### Work item
At the line with "middle tip: (808, 1044)", start repeating the data, and continue line by line through the final line, exactly.
==== Extracted data
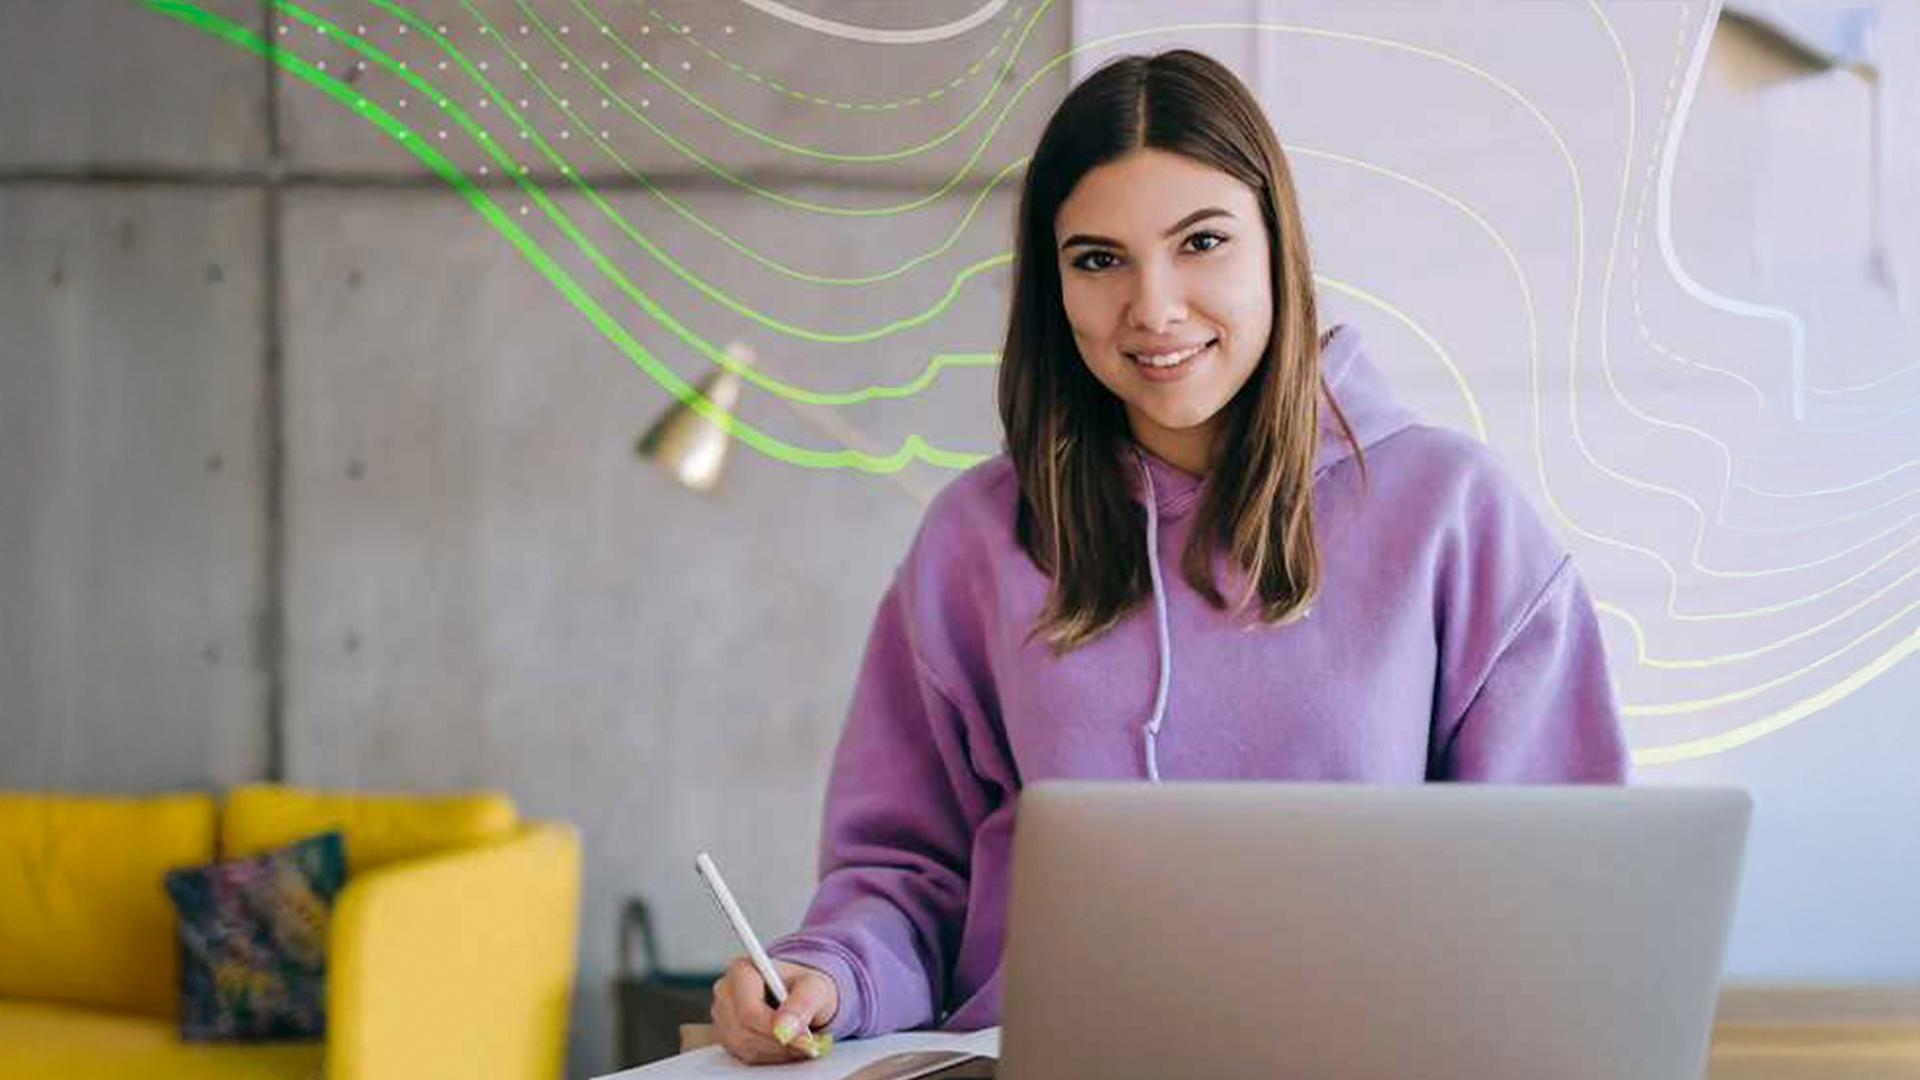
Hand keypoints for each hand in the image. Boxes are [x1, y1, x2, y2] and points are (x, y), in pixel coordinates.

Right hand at [710, 956, 839, 1064]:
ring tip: (800, 1043)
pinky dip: (769, 1055)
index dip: (774, 1030)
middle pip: (743, 1031)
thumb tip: (784, 1029)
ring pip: (742, 1046)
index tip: (803, 1039)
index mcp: (742, 971)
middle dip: (778, 1043)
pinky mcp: (726, 1035)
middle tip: (808, 1044)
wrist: (801, 993)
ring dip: (776, 1051)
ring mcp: (723, 1015)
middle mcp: (726, 992)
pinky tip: (786, 1046)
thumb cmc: (805, 985)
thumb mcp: (815, 987)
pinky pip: (743, 1054)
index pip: (748, 1010)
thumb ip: (802, 1004)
========
### Completed exercise
middle tip: (808, 1044)
wrist: (801, 993)
ring dip: (776, 1051)
ring mcp: (723, 1015)
middle mcp: (726, 992)
pinky tip: (786, 1046)
thumb cmc: (805, 985)
thumb mcp: (815, 987)
pinky pip: (743, 1054)
index pip: (748, 1010)
thumb ip: (802, 1004)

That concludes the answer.